Il ignora son coeur qui se serrait et emboutit la porte d'un coup d'épaule qui lui laisserait surement la tête de l'humérus en morceaux. Link grimaça, retenant un gémissement de douleur. La peste soit cette guerre qui poussait les gens à se barricader chez eux. Il avait fait sauter son épaule gauche pour défoncer une porte qu'il s'était cru toujours toujours ouverte.
"Funérailles..." Souffla-t-il, haletant, mais à l'intérieur. « TALON ! » Hurla-t-il, en s'époumonant avec autant de force qu'il lui était possible de le faire. Son épaule le lançait, le Héros du Temps savait qu'il ne serait pas à même de garder l'avatar de Nayru dans ses bras des heures durant. « Talon.. » Reprit-il, baissant les yeux, et brisant la nuque sous le poids de la douleur.
"Tu m'as appelé p'tit-ga... — Oh ! Nom d'une cocotte !" S'étonna le vieux fermier quand il arriva, encore endormi, dans l'épaisse étoffe qui lui servait de robe de nuit. Ses yeux passèrent de la Prêtresse à l'Hylien, puis de l'Hylien à la porte. « Saperlipopette ! P'tit gars ! » Reprit-il immédiatement, surpris, interdit, presque. « Prends. » Lâcha Link, desserrant enfin les dents et mobilisant un bon nombre de ressources pour ne pas hurler au passage. Les Déesses seules savaient de quel bois étaient faites les porte du Ranch. « Je paierais. Trouve lui une chambre. Vite ! » Souffla-t-il à nouveau, en passant Flora à Talon, qui peina d'abord à la porter, mais l'emmena ensuite vers la chambre de Malon. Il ne pouvait de toute façon pas ignorer son état. Naïf et benêt, peut être, mais loin d'être un idiot.

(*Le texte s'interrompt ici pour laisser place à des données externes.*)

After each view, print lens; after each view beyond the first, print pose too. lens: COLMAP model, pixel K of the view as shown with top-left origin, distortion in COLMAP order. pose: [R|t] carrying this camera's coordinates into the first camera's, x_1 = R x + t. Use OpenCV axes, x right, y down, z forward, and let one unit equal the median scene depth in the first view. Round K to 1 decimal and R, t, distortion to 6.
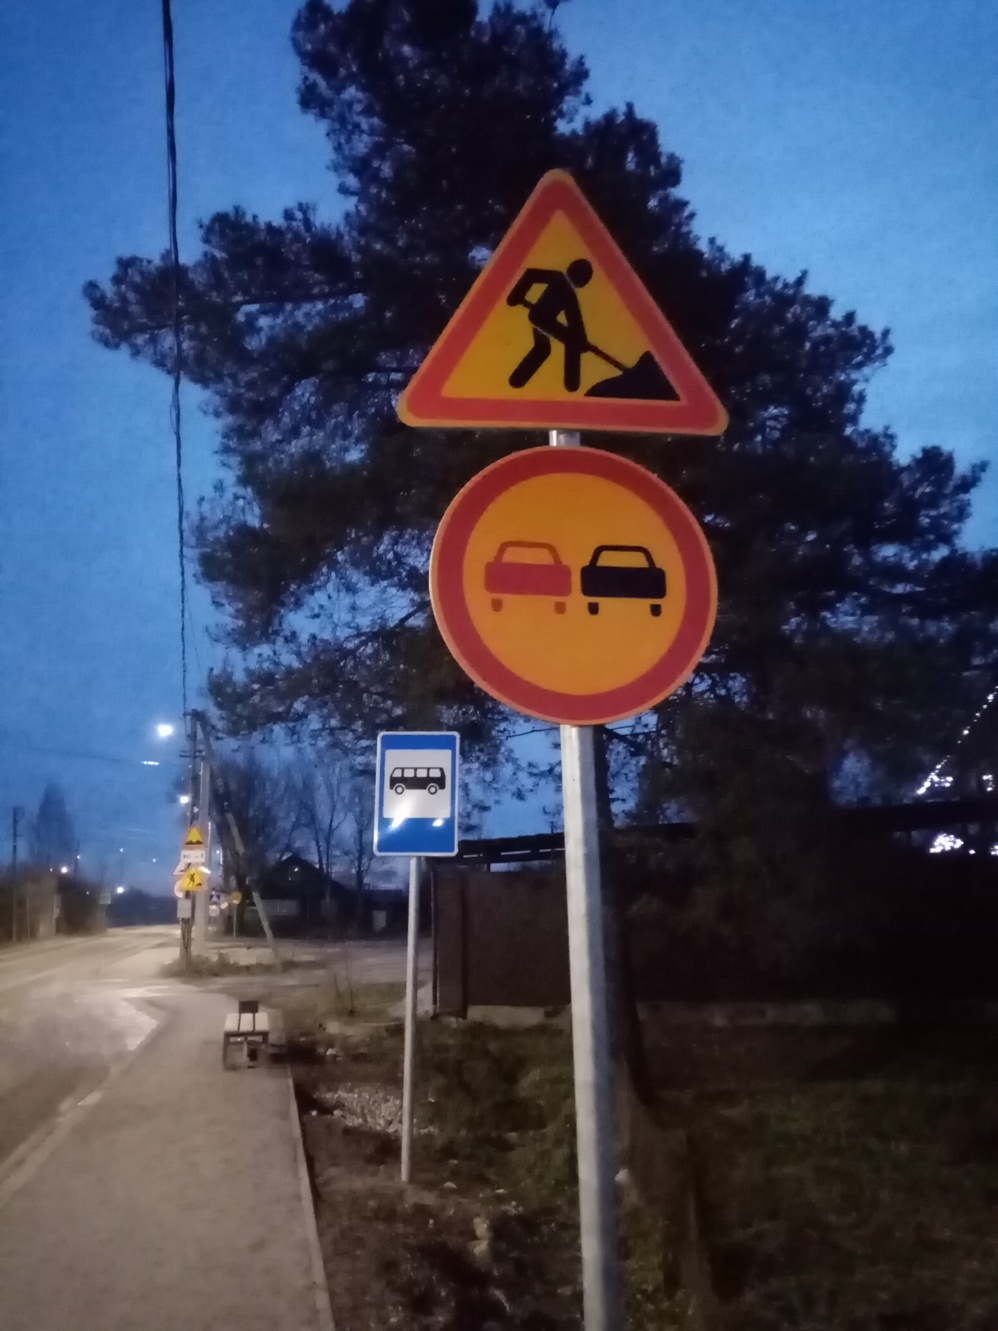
lens RADIAL K [[1005.1, 0, 499.7], [0, 1005.1, 662.3], [0, 0, 1]] dist [0.002258, -0.001750]
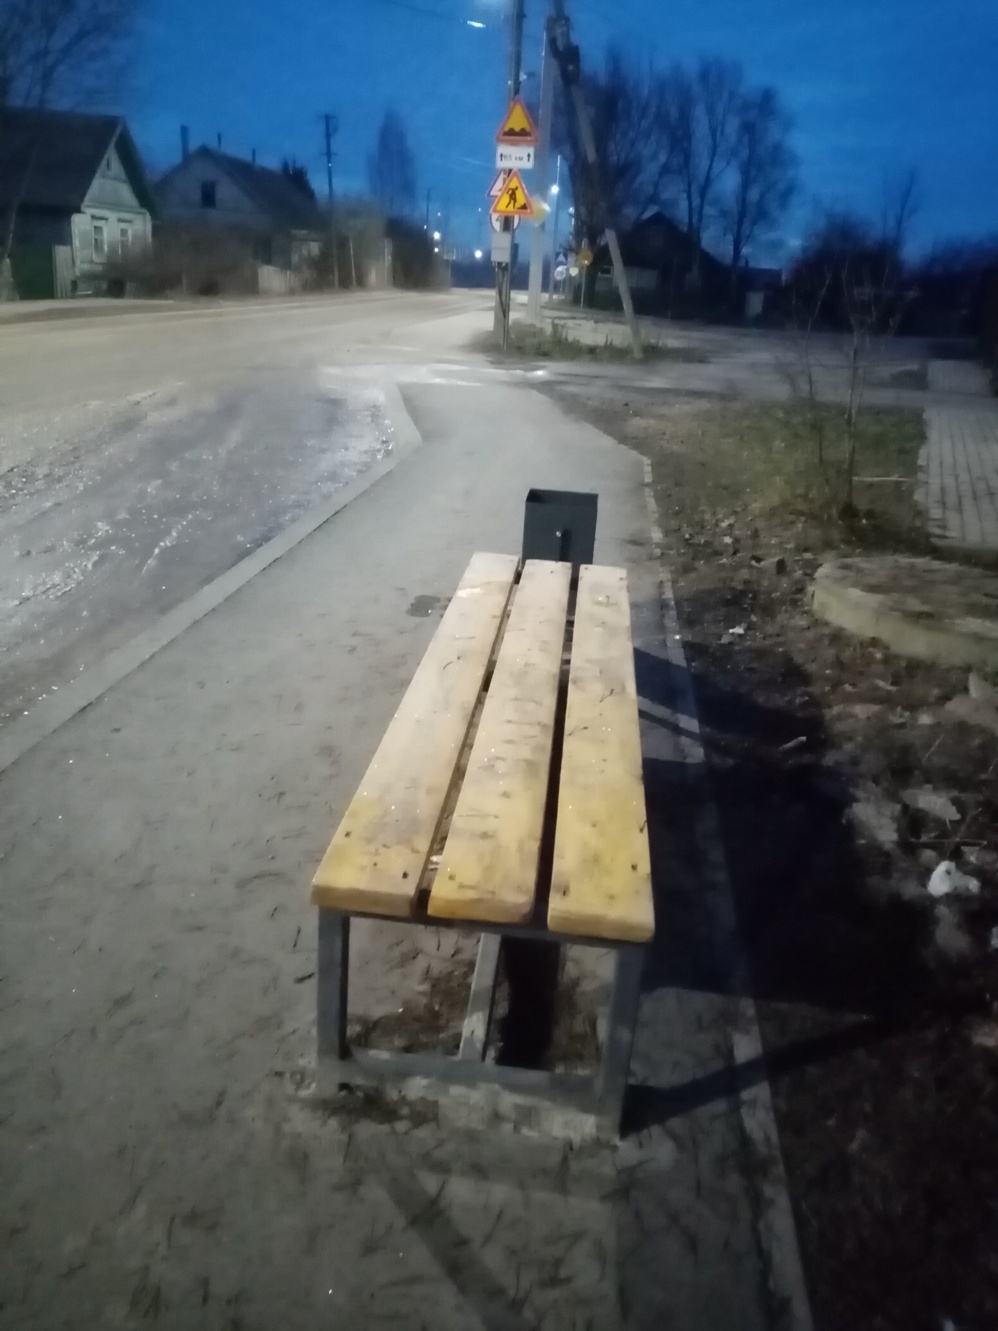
lens RADIAL K [[1005.1, 0, 500.5], [0, 1005.1, 663.7], [0, 0, 1]] dist [0.002258, -0.001750]
pose [[0.942099, 0.191370, -0.275365, -0.035408], [-0.003964, 0.827466, 0.561501, 0.042862], [0.335310, -0.527899, 0.780314, 0.146994]]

Dès lors qu'il fut à nouveau seul, Link se laissa chanceler. Bien des gens diraient qu'ils avaient connus pire, certes. Quelques uns pourraient être des menteurs, d'autres dire vrai. Lui même avait survécu à d'autres blessures. Mais la peine, physique ou quelque soit la forme dans laquelle elle se manifeste peut parfois empêcher d'avancer. Ses genoux rencontrèrent le parquet, et il lui semblait qu'on lui avait scié les jambes. « Funérailles... » Murmura-t-il à nouveau, éreinté. Par dessus les combles, le Soleil avait fait place à la Lune.

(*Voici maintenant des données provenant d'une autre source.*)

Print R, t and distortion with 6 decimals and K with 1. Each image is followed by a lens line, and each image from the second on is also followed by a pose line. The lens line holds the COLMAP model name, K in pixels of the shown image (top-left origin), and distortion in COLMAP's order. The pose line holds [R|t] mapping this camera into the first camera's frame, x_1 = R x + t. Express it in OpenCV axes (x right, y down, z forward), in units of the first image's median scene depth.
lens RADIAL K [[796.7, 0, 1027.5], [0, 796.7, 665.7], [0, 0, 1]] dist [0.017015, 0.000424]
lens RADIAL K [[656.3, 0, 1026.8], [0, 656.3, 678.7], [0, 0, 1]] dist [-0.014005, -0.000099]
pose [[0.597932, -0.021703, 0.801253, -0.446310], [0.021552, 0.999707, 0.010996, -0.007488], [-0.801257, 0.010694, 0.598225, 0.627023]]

Quand Talon revint vers lui, il s'était relevé, avec tout le mal du monde. Sa main droite lui avait servi de béquille tout du long, et il s'était appuyé sur le mur qui faisait office d'escalier et menait jusqu'au chambres des propriétaires. « P'tit gars... J'aimerais qu'tu m'expliques. J'y pige —
— Plus tard, l'ami. Avant, j'ai besoin de toi. Tu peux écrire pour moi ? »

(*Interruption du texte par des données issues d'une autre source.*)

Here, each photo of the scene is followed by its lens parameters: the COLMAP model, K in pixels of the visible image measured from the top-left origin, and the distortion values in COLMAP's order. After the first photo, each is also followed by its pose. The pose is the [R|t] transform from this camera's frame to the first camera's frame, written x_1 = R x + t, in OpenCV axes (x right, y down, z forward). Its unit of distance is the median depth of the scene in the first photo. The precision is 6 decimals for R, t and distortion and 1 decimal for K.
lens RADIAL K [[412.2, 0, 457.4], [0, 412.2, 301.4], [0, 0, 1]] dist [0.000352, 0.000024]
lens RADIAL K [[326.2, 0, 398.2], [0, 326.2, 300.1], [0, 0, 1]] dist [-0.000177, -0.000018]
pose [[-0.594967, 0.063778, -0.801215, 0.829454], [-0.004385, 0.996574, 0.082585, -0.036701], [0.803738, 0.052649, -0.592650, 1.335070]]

Talon le dévisagea, toujours aussi interdit. Il se doutait bien que son vieil ami ne comprenait pas la moindre des choses qui se passait sous son toit. « Pour sûr. » Le vieillard se mit à chercher un peu de papier, d'encre et une plume. « La petite est à l'étage. Je l'ai laissée dans la chambre a Malon. »
Vingt minutes s'écoulèrent avant que ne s'envole un oiseau en direction du Château d'Hyrule. Le Général Rusadir le recevrait dans le courant de la nuit, et arriverait très certainement dans la soirée du lendemain.